=== EXERCISE REQUIREMENTS ===
The answer consists solely of the listing's lines from the first through the line containing "laptop computer: present", each reproduced exactly.

=== INPUT DATA ===
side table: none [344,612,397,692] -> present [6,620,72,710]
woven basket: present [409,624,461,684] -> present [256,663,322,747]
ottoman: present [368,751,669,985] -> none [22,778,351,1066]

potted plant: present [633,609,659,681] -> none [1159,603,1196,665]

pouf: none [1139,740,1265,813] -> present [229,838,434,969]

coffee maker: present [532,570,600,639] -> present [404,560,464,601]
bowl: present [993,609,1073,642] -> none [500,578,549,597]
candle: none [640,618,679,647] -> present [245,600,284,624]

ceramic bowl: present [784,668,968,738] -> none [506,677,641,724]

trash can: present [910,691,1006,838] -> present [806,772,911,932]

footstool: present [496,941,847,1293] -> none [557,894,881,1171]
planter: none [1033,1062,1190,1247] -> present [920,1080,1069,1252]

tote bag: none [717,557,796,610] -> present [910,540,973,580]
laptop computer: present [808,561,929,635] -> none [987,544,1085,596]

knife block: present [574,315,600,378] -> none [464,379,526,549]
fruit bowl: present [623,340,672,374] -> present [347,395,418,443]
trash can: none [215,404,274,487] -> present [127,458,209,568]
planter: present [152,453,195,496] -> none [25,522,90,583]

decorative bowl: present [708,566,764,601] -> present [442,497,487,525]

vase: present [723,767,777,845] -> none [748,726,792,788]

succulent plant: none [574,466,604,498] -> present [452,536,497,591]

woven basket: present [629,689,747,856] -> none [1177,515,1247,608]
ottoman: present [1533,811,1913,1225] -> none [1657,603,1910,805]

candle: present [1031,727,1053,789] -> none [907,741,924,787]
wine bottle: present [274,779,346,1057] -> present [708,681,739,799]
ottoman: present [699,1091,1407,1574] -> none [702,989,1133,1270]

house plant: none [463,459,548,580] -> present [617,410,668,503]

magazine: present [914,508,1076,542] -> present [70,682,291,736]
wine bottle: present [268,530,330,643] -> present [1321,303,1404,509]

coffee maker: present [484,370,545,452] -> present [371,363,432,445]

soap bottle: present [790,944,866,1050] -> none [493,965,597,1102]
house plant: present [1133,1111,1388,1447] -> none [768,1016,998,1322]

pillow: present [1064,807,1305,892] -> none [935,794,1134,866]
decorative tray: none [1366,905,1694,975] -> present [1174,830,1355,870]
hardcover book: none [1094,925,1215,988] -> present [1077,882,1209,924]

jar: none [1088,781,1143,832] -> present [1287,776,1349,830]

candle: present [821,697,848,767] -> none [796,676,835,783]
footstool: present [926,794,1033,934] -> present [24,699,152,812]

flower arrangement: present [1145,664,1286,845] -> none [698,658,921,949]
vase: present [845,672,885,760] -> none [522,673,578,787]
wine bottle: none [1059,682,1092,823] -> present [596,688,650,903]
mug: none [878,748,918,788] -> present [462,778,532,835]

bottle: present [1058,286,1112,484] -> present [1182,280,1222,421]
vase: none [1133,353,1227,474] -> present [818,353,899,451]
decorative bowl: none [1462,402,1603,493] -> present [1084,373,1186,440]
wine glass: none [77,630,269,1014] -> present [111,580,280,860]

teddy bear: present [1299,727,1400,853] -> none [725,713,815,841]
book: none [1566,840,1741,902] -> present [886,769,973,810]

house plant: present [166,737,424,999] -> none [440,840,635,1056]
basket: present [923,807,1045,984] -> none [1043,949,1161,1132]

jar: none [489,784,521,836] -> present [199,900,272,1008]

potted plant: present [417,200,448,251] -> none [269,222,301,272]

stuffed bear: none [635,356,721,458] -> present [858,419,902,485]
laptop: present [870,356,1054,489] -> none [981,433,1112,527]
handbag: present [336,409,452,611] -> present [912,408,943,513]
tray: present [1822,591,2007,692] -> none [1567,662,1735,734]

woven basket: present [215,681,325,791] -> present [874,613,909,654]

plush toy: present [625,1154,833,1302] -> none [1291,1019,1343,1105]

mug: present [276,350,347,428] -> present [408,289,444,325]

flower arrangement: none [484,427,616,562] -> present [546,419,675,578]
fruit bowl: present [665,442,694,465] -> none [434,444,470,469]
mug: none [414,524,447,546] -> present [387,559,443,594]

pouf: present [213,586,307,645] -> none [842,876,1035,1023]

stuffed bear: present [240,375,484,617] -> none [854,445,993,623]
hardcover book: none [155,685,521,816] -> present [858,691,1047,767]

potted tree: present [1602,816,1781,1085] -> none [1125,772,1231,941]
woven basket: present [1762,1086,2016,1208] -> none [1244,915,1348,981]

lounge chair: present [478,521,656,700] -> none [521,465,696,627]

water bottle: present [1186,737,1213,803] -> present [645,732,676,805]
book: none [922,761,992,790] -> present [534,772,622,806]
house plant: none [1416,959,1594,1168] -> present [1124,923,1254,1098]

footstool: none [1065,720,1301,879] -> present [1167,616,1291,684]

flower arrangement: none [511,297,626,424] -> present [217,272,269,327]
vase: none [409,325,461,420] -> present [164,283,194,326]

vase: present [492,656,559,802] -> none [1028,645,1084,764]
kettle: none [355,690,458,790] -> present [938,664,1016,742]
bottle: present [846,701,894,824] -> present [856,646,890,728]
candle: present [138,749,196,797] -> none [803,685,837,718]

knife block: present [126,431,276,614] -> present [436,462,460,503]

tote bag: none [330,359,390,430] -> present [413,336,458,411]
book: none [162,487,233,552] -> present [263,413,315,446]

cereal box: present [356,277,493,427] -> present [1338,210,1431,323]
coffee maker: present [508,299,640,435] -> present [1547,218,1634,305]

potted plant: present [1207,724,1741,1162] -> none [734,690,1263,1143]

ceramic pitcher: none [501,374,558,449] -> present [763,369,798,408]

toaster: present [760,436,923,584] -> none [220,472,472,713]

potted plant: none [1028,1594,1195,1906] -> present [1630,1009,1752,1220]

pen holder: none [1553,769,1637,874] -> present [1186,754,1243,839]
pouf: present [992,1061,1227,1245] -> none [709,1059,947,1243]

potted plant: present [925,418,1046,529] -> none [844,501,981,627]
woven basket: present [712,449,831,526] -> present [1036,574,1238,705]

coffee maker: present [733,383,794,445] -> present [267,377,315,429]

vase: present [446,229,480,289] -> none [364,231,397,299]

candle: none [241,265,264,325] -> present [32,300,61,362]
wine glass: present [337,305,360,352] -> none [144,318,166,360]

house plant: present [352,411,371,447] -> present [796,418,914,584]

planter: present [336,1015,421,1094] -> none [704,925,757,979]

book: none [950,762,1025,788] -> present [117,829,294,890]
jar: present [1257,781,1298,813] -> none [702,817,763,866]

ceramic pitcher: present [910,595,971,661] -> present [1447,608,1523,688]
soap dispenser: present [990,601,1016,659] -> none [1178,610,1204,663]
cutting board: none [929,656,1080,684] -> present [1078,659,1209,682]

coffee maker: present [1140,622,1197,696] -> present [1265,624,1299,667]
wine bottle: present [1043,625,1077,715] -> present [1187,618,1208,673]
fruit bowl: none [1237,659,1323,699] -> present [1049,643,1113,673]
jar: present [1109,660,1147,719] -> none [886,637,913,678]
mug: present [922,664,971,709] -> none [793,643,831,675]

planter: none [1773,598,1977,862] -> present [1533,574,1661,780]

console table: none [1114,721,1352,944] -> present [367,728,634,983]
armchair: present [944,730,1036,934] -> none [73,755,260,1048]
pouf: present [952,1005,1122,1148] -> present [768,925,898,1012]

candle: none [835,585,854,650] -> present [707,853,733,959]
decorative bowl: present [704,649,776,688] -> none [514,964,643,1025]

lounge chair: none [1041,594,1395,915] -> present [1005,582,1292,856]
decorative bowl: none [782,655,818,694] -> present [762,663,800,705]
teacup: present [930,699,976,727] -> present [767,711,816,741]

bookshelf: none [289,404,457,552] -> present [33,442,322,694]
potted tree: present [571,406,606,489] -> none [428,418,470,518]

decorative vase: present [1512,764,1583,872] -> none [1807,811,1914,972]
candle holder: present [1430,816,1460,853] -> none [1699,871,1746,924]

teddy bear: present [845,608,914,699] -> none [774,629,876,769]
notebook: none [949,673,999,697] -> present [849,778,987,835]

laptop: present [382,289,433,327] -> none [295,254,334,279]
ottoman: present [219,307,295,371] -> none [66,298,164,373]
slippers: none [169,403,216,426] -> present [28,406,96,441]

=== RESPONSE TO THE TASK ===
side table: none [344,612,397,692] -> present [6,620,72,710]
woven basket: present [409,624,461,684] -> present [256,663,322,747]
ottoman: present [368,751,669,985] -> none [22,778,351,1066]

potted plant: present [633,609,659,681] -> none [1159,603,1196,665]

pouf: none [1139,740,1265,813] -> present [229,838,434,969]

coffee maker: present [532,570,600,639] -> present [404,560,464,601]
bowl: present [993,609,1073,642] -> none [500,578,549,597]
candle: none [640,618,679,647] -> present [245,600,284,624]

ceramic bowl: present [784,668,968,738] -> none [506,677,641,724]

trash can: present [910,691,1006,838] -> present [806,772,911,932]

footstool: present [496,941,847,1293] -> none [557,894,881,1171]
planter: none [1033,1062,1190,1247] -> present [920,1080,1069,1252]

tote bag: none [717,557,796,610] -> present [910,540,973,580]
laptop computer: present [808,561,929,635] -> none [987,544,1085,596]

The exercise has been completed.